PROMPT: The records that follow are to be transcribed in full, leaving out each picture.
======== THE RECORDS
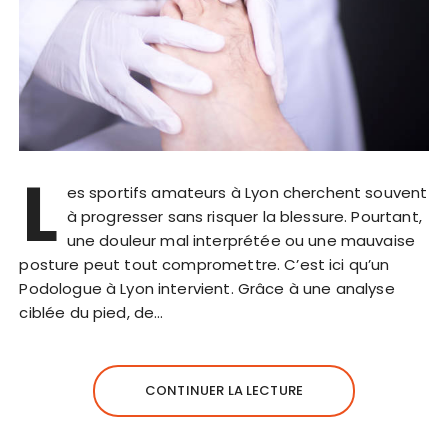
L
es sportifs amateurs à Lyon cherchent souvent
à progresser sans risquer la blessure. Pourtant,
une douleur mal interprétée ou une mauvaise
posture peut tout compromettre. C’est ici qu’un
Podologue à Lyon intervient. Grâce à une analyse
ciblée du pied, de…
CONTINUER LA LECTURE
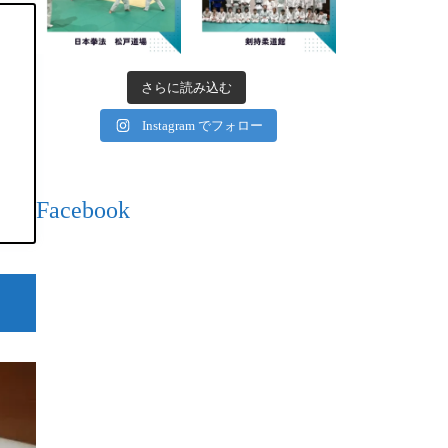
さらに読み込む
Instagram でフォロー
Facebook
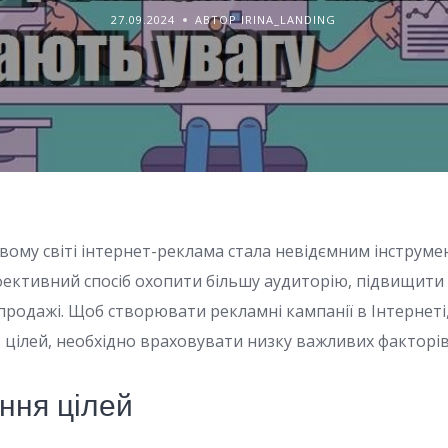
27.09.2024
АВТОР IRINA_LANDING
вому світі інтернет-реклама стала невідємним інструмен
ефективний спосіб охопити більшу аудиторію, підвищити 
 продажі. Щоб створювати рекламні кампанії в Інтернеті
ь цілей, необхідно враховувати низку важливих факторів
ння цілей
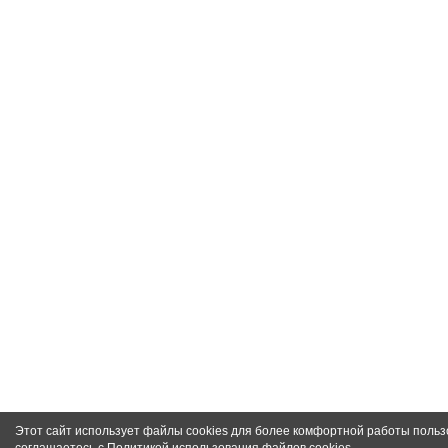
Этот сайт использует файлы cookies для более комфортной работы польз
соглашаетесь с
Политикой использования файлов cookies
.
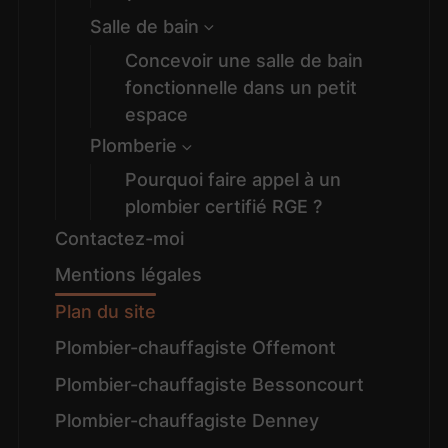
Salle de bain
Concevoir une salle de bain
fonctionnelle dans un petit
espace
Plomberie
Pourquoi faire appel à un
plombier certifié RGE ?
Contactez-moi
Mentions légales
Plan du site
Plombier-chauffagiste Offemont
Plombier-chauffagiste Bessoncourt
Plombier-chauffagiste Denney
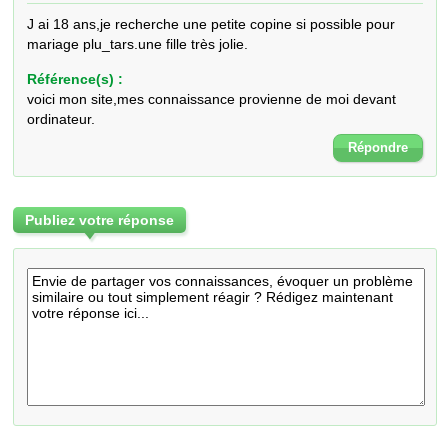
J ai 18 ans,je recherche une petite copine si possible pour 
mariage plu_tars.une fille très jolie.
Référence(s) :
voici mon site,mes connaissance provienne de moi devant
ordinateur.
Répondre
Publiez votre réponse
================
SOLUTION:
L
es sportifs amateurs à Lyon cherchent souvent
à progresser sans risquer la blessure. Pourtant,
une douleur mal interprétée ou une mauvaise
posture peut tout compromettre. C’est ici qu’un
Podologue à Lyon intervient. Grâce à une analyse
ciblée du pied, de…
CONTINUER LA LECTURE
さらに読み込む
Instagram でフォロー
Facebook
27.09.2024
АВТОР IRINA_LANDING
вому світі інтернет-реклама стала невідємним інструмен
ефективний спосіб охопити більшу аудиторію, підвищити 
 продажі. Щоб створювати рекламні кампанії в Інтернеті
ь цілей, необхідно враховувати низку важливих факторів
ння цілей
Этот сайт использует файлы cookies для более комфортной работы польз
соглашаетесь с
Политикой использования файлов cookies
.
Salle de bain
Concevoir une salle de bain
fonctionnelle dans un petit
espace
Plomberie
Pourquoi faire appel à un
plombier certifié RGE ?
Contactez-moi
Mentions légales
Plan du site
Plombier-chauffagiste Offemont
Plombier-chauffagiste Bessoncourt
Plombier-chauffagiste Denney
J ai 18 ans,je recherche une petite copine si possible pour 
mariage plu_tars.une fille très jolie.
Référence(s) :
voici mon site,mes connaissance provienne de moi devant
ordinateur.
Répondre
Publiez votre réponse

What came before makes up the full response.